Figure 5. Quantification of PT turnover by isotope-labeling and mass spectrometry.

Figure 5

(a) Principle of PT turnover assay. Bacteria were grown in minimal medium containing [15N]/[34S]-labeled nutrients, with resulting bacterial DNA containing [15N]-labeled nucleobases with [34S]-labeled PTs (Original PT). To initiate an experiment, cells are transferred to minimal medium with [14N]/[32S]-labeled constituents and subjected to stresses. Newly synthesized PT-linked dinucleotides (New PT) are labeled with [14N] and [32S]. The [34S] in the original PTs was found to undergo replacement with [32S] (Turnover PT) in both untreated and oxidant-treated cells. We also observed low levels of PT dinucleotides labeled with [34S] and [14N] (Cryptic PT) resulting from reuse of [34S] from nutrient pools or other PT modification sites. In all cases, isolated DNA was hydrolyzed to canonical mononucleotides and PT-containing dinucleotides, and quantities of various isotope-labeled dinucleotides were determined by LC-MS/MS analysis. (b) Validation of PT turnover method.

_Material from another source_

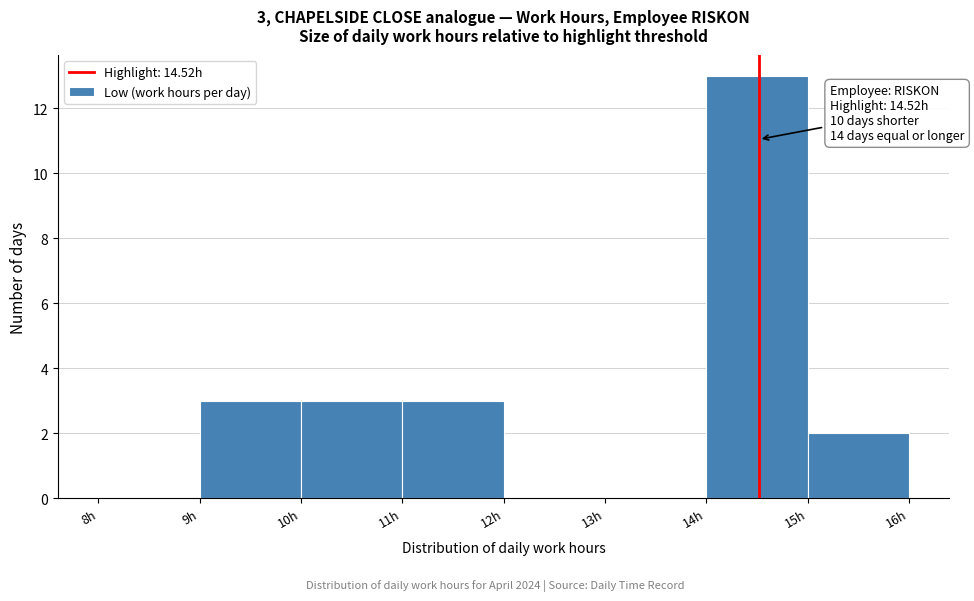

Over which range of the x-axis is the bar tallest?

14 to 15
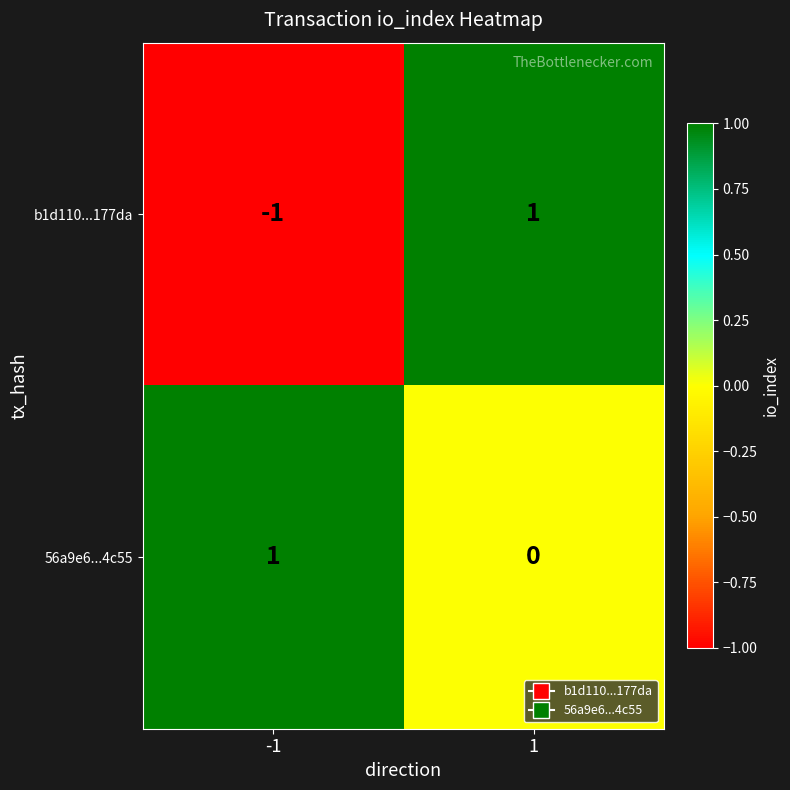

Rank the categories by b1d110...177da value from highest to lowest.

1, -1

Cultures of wild-type E. coli B7A were grown with [15N]/[34S]-containing medium, and then cells were transferred to [14N]/[32S]-containing medium. At various times, genomic DNA was isolated and subjected to LC-MS/MS analysis of PT-containing dinucleotides. The plot shows cell growth (OD600; blue line), original PT (red line) and new PT (black line). (c) The level of [15N]/[33S]-labeled, PT-containing dinucleotides (“turnover” PT) were determined in wild-type, untreated E. coli B7A as a function of time. The level of this turnover PT as a function of total PT was used to calculate the %PT turnover. (d) Estimates of the rate of PT turnover per hour were calculated by performing linear regression analysis of plots of %PT turnover as a function of time in unstressed E. coli B7A and S. enterica Cerro 87 (black) and for bacteria exposed to HOCl (red) and H2O2 (blue), with regression analysis illustrated in Supplementary Figure 7 for wild-type, untreated Cerro 87. Data represent mean ± SD for 3 biological replicates and values for HOCl-treated samples are significantly different from untreated and H2)2-treated by Student’s t-test at P < 0.05.